→ THE TASKS
1. In the free education page, the first lesson for the lrn software condenses what course material into a single lesson?
2. Explain why the free education page calls competent design and intelligent instructions truly revolutionary.
3. Continue the free education page from its final sentence, keeping its voice and argument.

Free Education for a Free Society
Learning is Awesome.
Everyone's a student.
It's time to give away what you know and learn something new.
The Future of Education
Freedom looks very different than the world of tyranny we currently live in. Let these principles guide the future:
- A Makers Education — crafts and trades, understanding the world around, making useful things from the time a toddler can rub their hands together.
- Learning Needs — from well-designed visual material to ensuring that emotional and psychological needs are met.
- Mentorship Culture — we lift each other up, never putting down. Students help teach younger students.
- Passions-based — self-direction with guided exploration.
The Revolution
- culture, access and format — liberatory without authoritarianism, inter-age and intergenerational for greater social harmony. — free lessons/courses/curriculums to learn what you what when you want, allowing learning to happen in any kind of setting (standard or non-standard).
- instructional/educational content and material — the tragic state of the world is an abominable state of information disorder, incorherent explanations and bad design; competent design and intelligent instructions, as exceedingly rare as they are, are truly revolutionary.
The potential to truly revolutionize education exists in the potential to profoundly improve the learning experience through competently designed, intelligent instructional material.
By "profound", consider this: the first lesson for the lrn software takes an entire semester of state university's Intro to Python Scripting and puts it most appropriately into one single lesson that you can do and understand completely in an hour.
This is not reasonably better, it is absurdly better. It's improved by such an order of magnititude that it makes the capitalist marketplace of academia look no better than a racketeering industry.

→ SOURCE EXCERPT

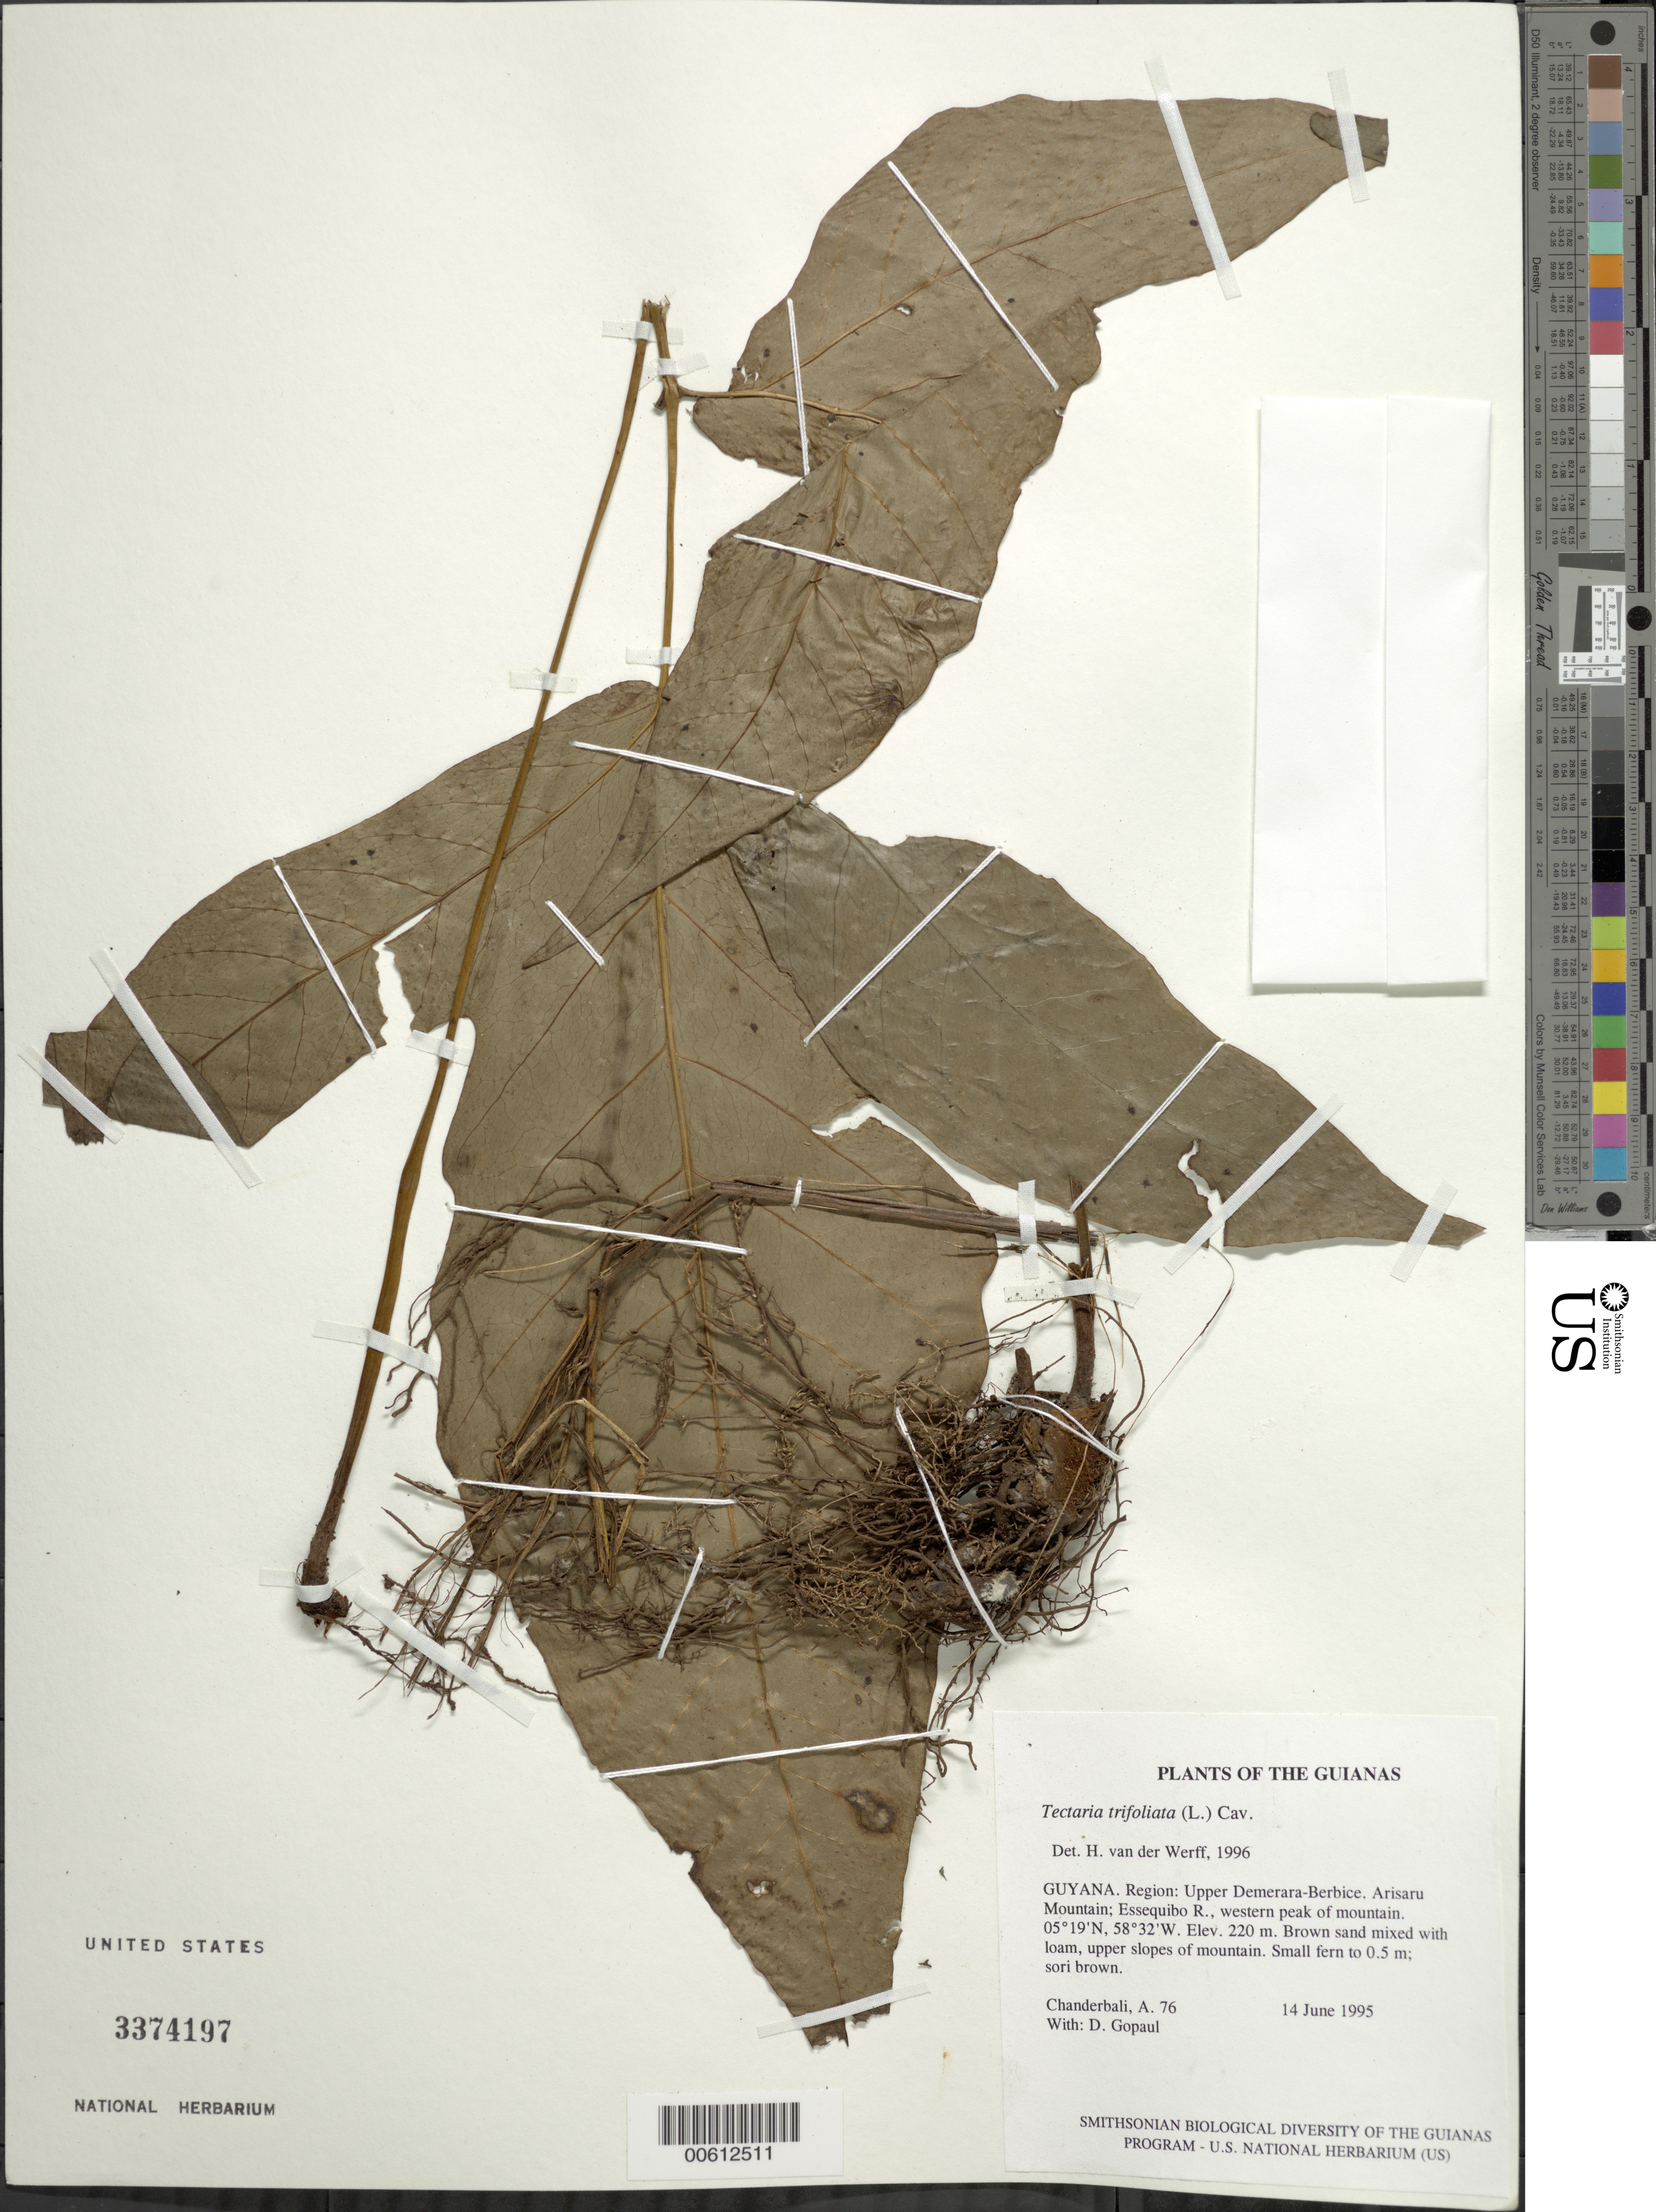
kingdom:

→ EXPECTED RESULTS
1. An entire semester of a state university's Intro to Python Scripting, which can be done and understood completely in an hour.

2. The page describes the world as being in a tragic state of information disorder, full of incoherent explanations and bad design. Because competent design and intelligent instructions are so exceedingly rare against that background, it calls them truly revolutionary.

3.
The term "gap between academia and industry" has been used widely to discuss this problem in nice non-accusing language. It refers to commonality and frequency of students coming out of a four-year computer science degree program successfully with certificate in hand, going to coding interviews for a new job, and simply being unable to write any code. Plainly, this is fraud. It's not even remotely acceptable for university's to be selling what are considered as "job-earning certificates" at such enormously high pricepoints with such terribly deficient knowledge, but the academic industrusty is guilty like numerous others of racketeering off the service it claims to provide at the expense and suffering of its victims, in this case are those burdened by debt and no opportunity, trying to professionally pursue interest areas of theirs with no actual/reasonable path towards anything than can be construed as "successful" in that attempt.
The Pedagogy of Uselessness
Pedagogy is the methodology of teaching and instruction, and must be based on an understanding of how humans learn. Tragically the public schools of the nation are pedagogically insane and retarded.
Praxis is the Point
Praxis is an educational term for the application of knowledge while learning.
If you can't use it, don't use it, never make any use of it at all — what use is it?
None. It's useless. It cultivates a cognitive style or pattern of retain and regurgitate to only then forget and seldom comprehend in an intelligent way.
Praxis is essential for learning to be effective and rewarding.
It follows a cognitive style or mental model or pattern etc reasonably described as:
- Retain
- Regurgitate
- Forget
…and repeat.
The world of education is plagued by this pedagogy of uselessness, from elementary school through technical courses in universities.
The pedagogy of uselessness is a crime.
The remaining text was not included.